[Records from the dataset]
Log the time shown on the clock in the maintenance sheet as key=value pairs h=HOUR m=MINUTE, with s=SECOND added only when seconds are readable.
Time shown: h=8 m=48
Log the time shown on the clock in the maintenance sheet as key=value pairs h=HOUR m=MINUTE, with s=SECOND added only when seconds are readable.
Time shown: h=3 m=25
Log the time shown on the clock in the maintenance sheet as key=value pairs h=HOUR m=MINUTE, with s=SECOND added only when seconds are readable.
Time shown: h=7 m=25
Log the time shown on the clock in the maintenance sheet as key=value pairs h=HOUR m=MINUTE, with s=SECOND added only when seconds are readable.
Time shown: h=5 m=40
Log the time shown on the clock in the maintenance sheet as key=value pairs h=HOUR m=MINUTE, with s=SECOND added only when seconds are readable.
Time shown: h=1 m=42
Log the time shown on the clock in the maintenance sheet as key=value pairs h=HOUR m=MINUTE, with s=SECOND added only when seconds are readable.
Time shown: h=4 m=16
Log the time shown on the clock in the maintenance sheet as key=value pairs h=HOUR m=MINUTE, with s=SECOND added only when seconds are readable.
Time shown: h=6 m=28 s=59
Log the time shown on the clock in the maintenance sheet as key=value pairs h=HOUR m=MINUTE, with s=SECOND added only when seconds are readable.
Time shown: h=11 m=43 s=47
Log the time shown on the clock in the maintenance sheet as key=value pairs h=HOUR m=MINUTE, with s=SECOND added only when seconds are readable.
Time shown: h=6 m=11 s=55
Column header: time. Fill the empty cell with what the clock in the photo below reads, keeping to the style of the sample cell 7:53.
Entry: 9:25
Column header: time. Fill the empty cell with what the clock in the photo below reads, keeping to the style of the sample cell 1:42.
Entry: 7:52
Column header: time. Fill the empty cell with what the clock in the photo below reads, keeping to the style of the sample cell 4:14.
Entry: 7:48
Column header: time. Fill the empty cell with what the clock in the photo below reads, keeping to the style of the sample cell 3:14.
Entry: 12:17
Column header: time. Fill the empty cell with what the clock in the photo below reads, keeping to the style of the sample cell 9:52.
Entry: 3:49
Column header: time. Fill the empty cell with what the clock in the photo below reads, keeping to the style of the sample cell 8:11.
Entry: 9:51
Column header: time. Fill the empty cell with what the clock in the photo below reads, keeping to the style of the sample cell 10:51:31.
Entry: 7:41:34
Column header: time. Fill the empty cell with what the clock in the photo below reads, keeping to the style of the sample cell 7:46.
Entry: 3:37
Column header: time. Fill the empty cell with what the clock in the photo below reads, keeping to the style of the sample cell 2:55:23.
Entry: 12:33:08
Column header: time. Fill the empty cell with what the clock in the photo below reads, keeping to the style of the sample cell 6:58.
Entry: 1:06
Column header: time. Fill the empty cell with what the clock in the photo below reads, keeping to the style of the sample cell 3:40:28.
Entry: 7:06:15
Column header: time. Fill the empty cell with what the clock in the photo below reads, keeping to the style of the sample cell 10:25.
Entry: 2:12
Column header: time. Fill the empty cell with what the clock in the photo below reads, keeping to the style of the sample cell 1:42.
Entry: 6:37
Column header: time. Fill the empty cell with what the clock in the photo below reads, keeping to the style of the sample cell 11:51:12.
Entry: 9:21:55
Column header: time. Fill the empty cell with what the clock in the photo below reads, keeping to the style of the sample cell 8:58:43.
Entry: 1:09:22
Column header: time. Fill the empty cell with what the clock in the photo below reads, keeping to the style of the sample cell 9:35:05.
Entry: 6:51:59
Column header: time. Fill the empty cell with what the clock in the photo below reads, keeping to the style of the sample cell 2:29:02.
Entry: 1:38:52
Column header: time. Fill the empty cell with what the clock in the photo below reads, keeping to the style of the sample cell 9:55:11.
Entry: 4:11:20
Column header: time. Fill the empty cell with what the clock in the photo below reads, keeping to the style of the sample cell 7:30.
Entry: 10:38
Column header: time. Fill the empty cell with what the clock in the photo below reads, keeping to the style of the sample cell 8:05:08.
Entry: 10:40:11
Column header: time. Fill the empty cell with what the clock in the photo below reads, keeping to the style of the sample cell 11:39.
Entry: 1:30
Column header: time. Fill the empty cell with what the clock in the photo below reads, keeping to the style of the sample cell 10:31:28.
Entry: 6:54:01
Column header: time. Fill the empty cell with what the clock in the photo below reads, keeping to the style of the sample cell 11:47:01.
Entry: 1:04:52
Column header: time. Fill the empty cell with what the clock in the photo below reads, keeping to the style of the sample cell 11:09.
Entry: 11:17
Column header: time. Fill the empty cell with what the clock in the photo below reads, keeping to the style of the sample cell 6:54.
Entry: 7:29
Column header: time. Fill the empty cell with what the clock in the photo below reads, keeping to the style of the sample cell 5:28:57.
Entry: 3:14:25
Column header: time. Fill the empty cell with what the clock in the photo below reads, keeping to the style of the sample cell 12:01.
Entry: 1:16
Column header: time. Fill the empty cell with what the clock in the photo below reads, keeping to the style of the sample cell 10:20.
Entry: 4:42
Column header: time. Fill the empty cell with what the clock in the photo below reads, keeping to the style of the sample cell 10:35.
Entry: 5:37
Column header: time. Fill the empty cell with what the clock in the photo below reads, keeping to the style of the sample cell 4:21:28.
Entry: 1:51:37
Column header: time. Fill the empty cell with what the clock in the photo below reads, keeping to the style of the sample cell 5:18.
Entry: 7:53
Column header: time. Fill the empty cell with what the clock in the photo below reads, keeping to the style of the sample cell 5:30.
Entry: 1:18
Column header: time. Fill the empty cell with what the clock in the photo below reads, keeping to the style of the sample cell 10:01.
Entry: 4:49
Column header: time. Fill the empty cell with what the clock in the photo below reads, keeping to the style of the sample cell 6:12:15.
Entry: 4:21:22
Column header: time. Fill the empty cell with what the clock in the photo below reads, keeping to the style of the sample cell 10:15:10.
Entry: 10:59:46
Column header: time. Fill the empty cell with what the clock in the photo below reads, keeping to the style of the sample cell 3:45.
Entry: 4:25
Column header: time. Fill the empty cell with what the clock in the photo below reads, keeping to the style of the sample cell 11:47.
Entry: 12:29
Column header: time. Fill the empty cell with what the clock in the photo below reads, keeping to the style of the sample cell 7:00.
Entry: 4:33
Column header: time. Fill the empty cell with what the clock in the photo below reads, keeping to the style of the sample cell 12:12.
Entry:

- [Exercise objective]: Copy out every one of the items above word for word, changing nothing.

- [Task response]:
Log the time shown on the clock in the maintenance sheet as key=value pairs h=HOUR m=MINUTE, with s=SECOND added only when seconds are readable.
Time shown: h=8 m=48
Log the time shown on the clock in the maintenance sheet as key=value pairs h=HOUR m=MINUTE, with s=SECOND added only when seconds are readable.
Time shown: h=3 m=25
Log the time shown on the clock in the maintenance sheet as key=value pairs h=HOUR m=MINUTE, with s=SECOND added only when seconds are readable.
Time shown: h=7 m=25
Log the time shown on the clock in the maintenance sheet as key=value pairs h=HOUR m=MINUTE, with s=SECOND added only when seconds are readable.
Time shown: h=5 m=40
Log the time shown on the clock in the maintenance sheet as key=value pairs h=HOUR m=MINUTE, with s=SECOND added only when seconds are readable.
Time shown: h=1 m=42
Log the time shown on the clock in the maintenance sheet as key=value pairs h=HOUR m=MINUTE, with s=SECOND added only when seconds are readable.
Time shown: h=4 m=16
Log the time shown on the clock in the maintenance sheet as key=value pairs h=HOUR m=MINUTE, with s=SECOND added only when seconds are readable.
Time shown: h=6 m=28 s=59
Log the time shown on the clock in the maintenance sheet as key=value pairs h=HOUR m=MINUTE, with s=SECOND added only when seconds are readable.
Time shown: h=11 m=43 s=47
Log the time shown on the clock in the maintenance sheet as key=value pairs h=HOUR m=MINUTE, with s=SECOND added only when seconds are readable.
Time shown: h=6 m=11 s=55
Column header: time. Fill the empty cell with what the clock in the photo below reads, keeping to the style of the sample cell 7:53.
Entry: 9:25
Column header: time. Fill the empty cell with what the clock in the photo below reads, keeping to the style of the sample cell 1:42.
Entry: 7:52
Column header: time. Fill the empty cell with what the clock in the photo below reads, keeping to the style of the sample cell 4:14.
Entry: 7:48
Column header: time. Fill the empty cell with what the clock in the photo below reads, keeping to the style of the sample cell 3:14.
Entry: 12:17
Column header: time. Fill the empty cell with what the clock in the photo below reads, keeping to the style of the sample cell 9:52.
Entry: 3:49
Column header: time. Fill the empty cell with what the clock in the photo below reads, keeping to the style of the sample cell 8:11.
Entry: 9:51
Column header: time. Fill the empty cell with what the clock in the photo below reads, keeping to the style of the sample cell 10:51:31.
Entry: 7:41:34
Column header: time. Fill the empty cell with what the clock in the photo below reads, keeping to the style of the sample cell 7:46.
Entry: 3:37
Column header: time. Fill the empty cell with what the clock in the photo below reads, keeping to the style of the sample cell 2:55:23.
Entry: 12:33:08
Column header: time. Fill the empty cell with what the clock in the photo below reads, keeping to the style of the sample cell 6:58.
Entry: 1:06
Column header: time. Fill the empty cell with what the clock in the photo below reads, keeping to the style of the sample cell 3:40:28.
Entry: 7:06:15
Column header: time. Fill the empty cell with what the clock in the photo below reads, keeping to the style of the sample cell 10:25.
Entry: 2:12
Column header: time. Fill the empty cell with what the clock in the photo below reads, keeping to the style of the sample cell 1:42.
Entry: 6:37
Column header: time. Fill the empty cell with what the clock in the photo below reads, keeping to the style of the sample cell 11:51:12.
Entry: 9:21:55
Column header: time. Fill the empty cell with what the clock in the photo below reads, keeping to the style of the sample cell 8:58:43.
Entry: 1:09:22
Column header: time. Fill the empty cell with what the clock in the photo below reads, keeping to the style of the sample cell 9:35:05.
Entry: 6:51:59
Column header: time. Fill the empty cell with what the clock in the photo below reads, keeping to the style of the sample cell 2:29:02.
Entry: 1:38:52
Column header: time. Fill the empty cell with what the clock in the photo below reads, keeping to the style of the sample cell 9:55:11.
Entry: 4:11:20
Column header: time. Fill the empty cell with what the clock in the photo below reads, keeping to the style of the sample cell 7:30.
Entry: 10:38
Column header: time. Fill the empty cell with what the clock in the photo below reads, keeping to the style of the sample cell 8:05:08.
Entry: 10:40:11
Column header: time. Fill the empty cell with what the clock in the photo below reads, keeping to the style of the sample cell 11:39.
Entry: 1:30
Column header: time. Fill the empty cell with what the clock in the photo below reads, keeping to the style of the sample cell 10:31:28.
Entry: 6:54:01
Column header: time. Fill the empty cell with what the clock in the photo below reads, keeping to the style of the sample cell 11:47:01.
Entry: 1:04:52
Column header: time. Fill the empty cell with what the clock in the photo below reads, keeping to the style of the sample cell 11:09.
Entry: 11:17
Column header: time. Fill the empty cell with what the clock in the photo below reads, keeping to the style of the sample cell 6:54.
Entry: 7:29
Column header: time. Fill the empty cell with what the clock in the photo below reads, keeping to the style of the sample cell 5:28:57.
Entry: 3:14:25
Column header: time. Fill the empty cell with what the clock in the photo below reads, keeping to the style of the sample cell 12:01.
Entry: 1:16
Column header: time. Fill the empty cell with what the clock in the photo below reads, keeping to the style of the sample cell 10:20.
Entry: 4:42
Column header: time. Fill the empty cell with what the clock in the photo below reads, keeping to the style of the sample cell 10:35.
Entry: 5:37
Column header: time. Fill the empty cell with what the clock in the photo below reads, keeping to the style of the sample cell 4:21:28.
Entry: 1:51:37
Column header: time. Fill the empty cell with what the clock in the photo below reads, keeping to the style of the sample cell 5:18.
Entry: 7:53
Column header: time. Fill the empty cell with what the clock in the photo below reads, keeping to the style of the sample cell 5:30.
Entry: 1:18
Column header: time. Fill the empty cell with what the clock in the photo below reads, keeping to the style of the sample cell 10:01.
Entry: 4:49
Column header: time. Fill the empty cell with what the clock in the photo below reads, keeping to the style of the sample cell 6:12:15.
Entry: 4:21:22
Column header: time. Fill the empty cell with what the clock in the photo below reads, keeping to the style of the sample cell 10:15:10.
Entry: 10:59:46
Column header: time. Fill the empty cell with what the clock in the photo below reads, keeping to the style of the sample cell 3:45.
Entry: 4:25
Column header: time. Fill the empty cell with what the clock in the photo below reads, keeping to the style of the sample cell 11:47.
Entry: 12:29
Column header: time. Fill the empty cell with what the clock in the photo below reads, keeping to the style of the sample cell 7:00.
Entry: 4:33
Column header: time. Fill the empty cell with what the clock in the photo below reads, keeping to the style of the sample cell 12:12.
Entry:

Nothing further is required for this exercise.